• Exercise goal: The answer is the set of lines that include "passes", copied from the data below.

• Records shown:
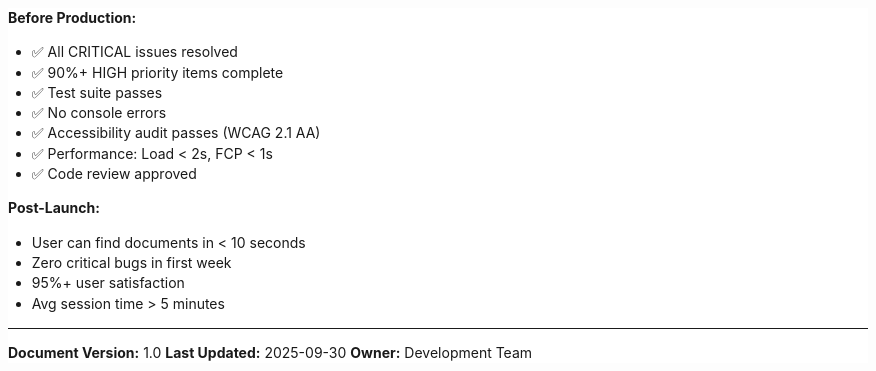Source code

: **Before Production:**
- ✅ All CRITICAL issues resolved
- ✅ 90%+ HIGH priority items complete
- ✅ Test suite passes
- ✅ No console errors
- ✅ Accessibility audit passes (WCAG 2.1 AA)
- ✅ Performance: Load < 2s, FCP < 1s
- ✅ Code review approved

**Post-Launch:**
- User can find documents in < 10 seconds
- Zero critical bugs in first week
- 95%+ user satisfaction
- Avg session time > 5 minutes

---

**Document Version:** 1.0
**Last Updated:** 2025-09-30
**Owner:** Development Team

• Response:
- ✅ Test suite passes
- ✅ Accessibility audit passes (WCAG 2.1 AA)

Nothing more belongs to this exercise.